01 mayo 2007

May First is May Day (Part One)

May First is Mayday
(Part I: The First Day of School)

I have never been lucky. As the oldest, how could I possibly attain to good fortune? I must carry the fears of the little ones and the sorrows of the great ones, and somehow build tragedy into comprehension. The day I was born, my mother, the woman whose heart had already been stone since her thirteenth year, cried for all of one hour, as my Grandmother tells me. After her tears, she stopped, washed her face and picked one brilliant red seed out from a bag sitting in the corner. (My Grandmother has a memory like a child, everyone says. She remembers like the Mountain remembers. She even reminds me when my memory lacks.) The seed is to save me from the Mountain. The single black eye in the red beckons the Mountain’s love and so blinds him to me. I am safe; the seed lies over my heart all the way from my birth to today, secure in the chuspa my Grandmother knit for me and strung around my neck that first morning.
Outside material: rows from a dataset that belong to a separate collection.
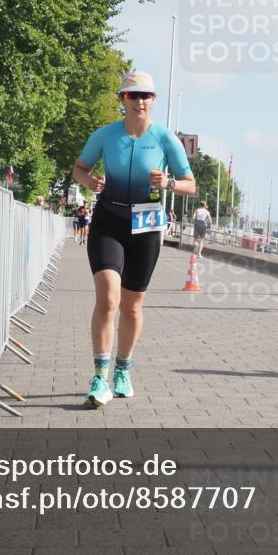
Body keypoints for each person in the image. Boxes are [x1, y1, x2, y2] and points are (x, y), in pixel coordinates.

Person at [72, 70, 196, 408]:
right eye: (131, 95)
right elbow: (79, 168)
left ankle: (123, 369)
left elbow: (190, 184)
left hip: (146, 224)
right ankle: (100, 376)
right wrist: (89, 182)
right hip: (109, 220)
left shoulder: (166, 139)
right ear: (121, 99)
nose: (139, 101)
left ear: (153, 100)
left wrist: (168, 184)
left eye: (145, 95)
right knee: (109, 298)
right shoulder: (105, 135)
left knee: (132, 305)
Now, I have lived many, many days. I have seen the birth days of my five brothers and the death days of two girl children. I am the only daughter of my mother to still breathe today, and I wonder why the black eyes of their red seeds were not strong enough to guard my sisters. Tomorrow is to be my eleventh completed year, but I will not remember that until much later. Tomorrow will be too full to contain a birthday.

Tomorrow, I will go to school for the first time this year. Classes began some days ago, but my mother has been ill again; maybe she will have another child. I do not want to go to school because I do not understand, and the teacher hits easily. But I must go to make sure that my brothers stay the whole morning. They like to leave to go to the stream and grab fish if they can. I will make sure they cannot.

* * * *

I wake up before the roosters because the little one beside me has wet himself. He shivers and whimpers like a dog at my side. I do not say the word I learned from the men at the store, but I think it. My father and mother are not yet awake, and the fire is almost cold. I pull a blanket with me as I go to the fire, but hearing the little one’s teeth chatter, I leave it with him. I wrap myself in the thin blue manta that had covered our faces, warming the air for us to breathe while we slept. I hate the cold, and I think the word again. The firewood outside the door is cold and rough to my hands, but the fire I make burn is beautiful.

* * * *

I am dreaming of eating cane in between green rows of corn when I hear a loud noise beside me. I jerk my head up, and my cousin beside me laughs silently into her hands. I look down to where a book has fallen into the aisle beside my bench. I am in school; I had forgotten. My arm hurts from where I laid my head upon it, and I start to stretch out to pick up the book when I sense someone behind me. I look up and see a blur as a stick falls on the back of my outstretched hand. The stick falls again.

“You ungrateful Indian! You come to school and are too stupid to hold on to a book you do not deserve! You sleep without respect for me?! Leave! Get out!” the teacher shows his teeth as he yells, and although I still do not understand everything that has happened, I pull away from the stick as it falls a third time. The light from the open door at the back looks too far away, but I reach it at last. I am crying as I run toward the street. I hate to cry. I run past the shops to the trail and stop crying.

The sun warms me, and the blue tells me to be glad not to be in school now. I wipe my wet cheeks and head up the path toward the stream. I am thinking how happy I am to see the light jumping on the water when I slip on the muddy trail. My heart begins to run. I apologize to the Mountain and form the cross I have seen my Tia make. I snatch a clod of dirt from the ledge beside me and crumble it, throwing it over my shoulder. The red seed feels heavy in its pouch. “Do not look, Tayta Mountain, do not look, Tayta sir,” I beg as I run to plunge my feet into the singing water of the stream.

My heart slows, but does not stop. I am safe. The Mountain did not notice. I hear the birds converse and the wind pass through the corn above me. I smile, for I am almost in my dream. The water of the stream is cold, but it makes my dusty feet clean. I will look for fish now.

* * * *

The stream is no longer cold to my wrinkled feet, and the sun burns from above. I have three fish to show for my morning, and I hear the shouts of the children leaving the school below. If I go a little to the left, I can see them, but I do not wish to see them. I put the fish in my manta and take the trail to the right of the stream that also goes by my Tia’s house.

She has lilies growing where the stream passes behind her house. I do not know what she does to make them grow because I do not see them in any other place along this stream. My hand has two angry stripes from the teacher’s stick, and I pick two perfect flowers so I do not have to see the red. I hope my mother does not notice.